## INSTRUCTIONS
A: From the records below, extract each line that contains the string "portal", treating uppercase and lowercase as distinct.
B: Extend the passage below on Godwin Igwebuike's football career, picking up after its final sentence.

## EXCERPT
▬▬▬▬▬▬▬▬▬▬
Godwin Igwebuike (born September 10, 1994) is an American football running back for the Seattle Seahawks of the National Football League (NFL). He played college football at Northwestern.

Professional career

Tampa Bay Buccaneers
Igwebuike was signed by the Tampa Bay Buccaneers as an undrafted free agent on April 30, 2018. At this point in his career, he played safety. He was waived on September 1, 2018, and was signed to the practice squad the next day. He was promoted to the active roster on November 16, 2018. He was waived on November 26, 2018.

San Francisco 49ers
On November 27, 2018, Igwebuike was claimed off waivers by the San Francisco 49ers. He was waived on April 29, 2019.

Philadelphia Eagles
Igwebuike was claimed off waivers by the Philadelphia Eagles on April 30, 2019. He was waived on August 2, 2019.

New York Jets
On August 4, 2019, Igwebuike was claimed off waivers by the New York Jets. He was waived on August 31, 2019.

Seattle Dragons
Igwebuike was selected by the Seattle Dragons in the 2020 XFL Supplemental Draft on November 22, 2019. He had his contract terminated when the league suspended operations on April 10, 2020.
▬▬▬▬▬▬▬▬▬▬
## EXERCISE INPUT
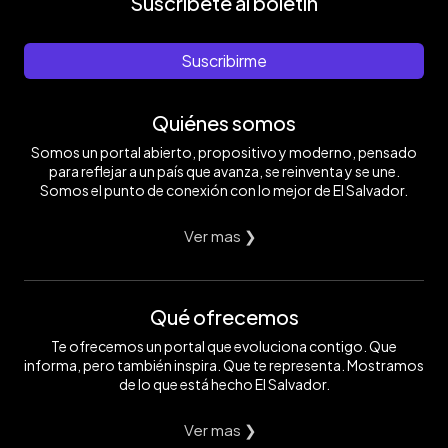
Suscríbete al boletín
Suscribirme
Quiénes somos
Somos un portal abierto, propositivo y moderno, pensado
para reflejar a un país que avanza, se reinventa y se une.
Somos el punto de conexión con lo mejor de El Salvador.
Ver mas ❯
Qué ofrecemos
Te ofrecemos un portal que evoluciona contigo. Que
informa, pero también inspira. Que te representa. Mostramos
de lo que está hecho El Salvador.
Ver mas ❯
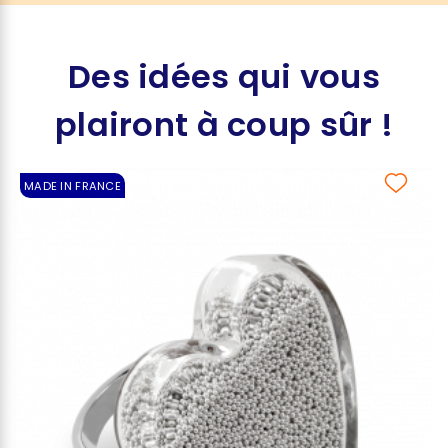
Des idées qui vous
plairont à coup sûr !
MADE IN FRANCE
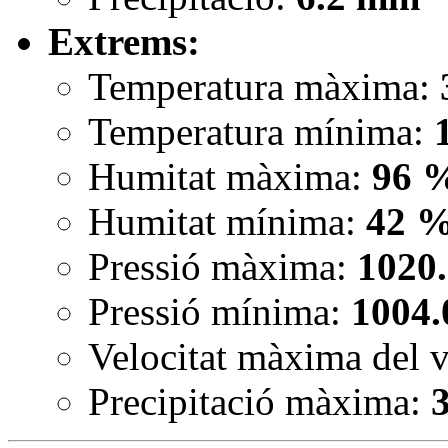
Extrems:
Temperatura màxima:
Temperatura mínima:
Humitat màxima:
96 
Humitat mínima:
42 
Pressió màxima:
1020
Pressió mínima:
1004.
Velocitat màxima del 
Precipitació màxima:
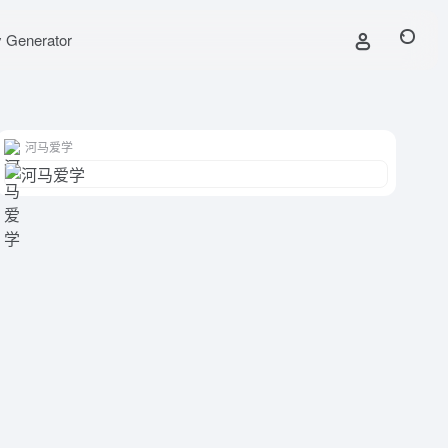
y Generator
河马爱学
▬▬▬▬▬▬▬▬▬▬
## RESULTS OF THE TASKS
A:
Somos un portal abierto, propositivo y moderno, pensado
Te ofrecemos un portal que evoluciona contigo. Que

B:
Detroit Lions
On January 14, 2021, Igwebuike signed a reserve/futures contract with the Detroit Lions. The Lions converted him to running back two weeks before training camp, and he made the active roster to start the season. He scored his first career touchdown on a 42-yard run on November 14, 2021, against the Pittsburgh Steelers.

On August 30, 2022, Igwebuike was waived by the Lions.

Seattle Seahawks
On September 28, 2022, Igwebuike was signed to the Seattle Seahawks practice squad. On December 26, 2022, Igwebuike was signed to the Seattle Seahawks active roster.

Personal life
Igwebuike is a first cousin, once removed to former NFL kicker Donald Igwebuike.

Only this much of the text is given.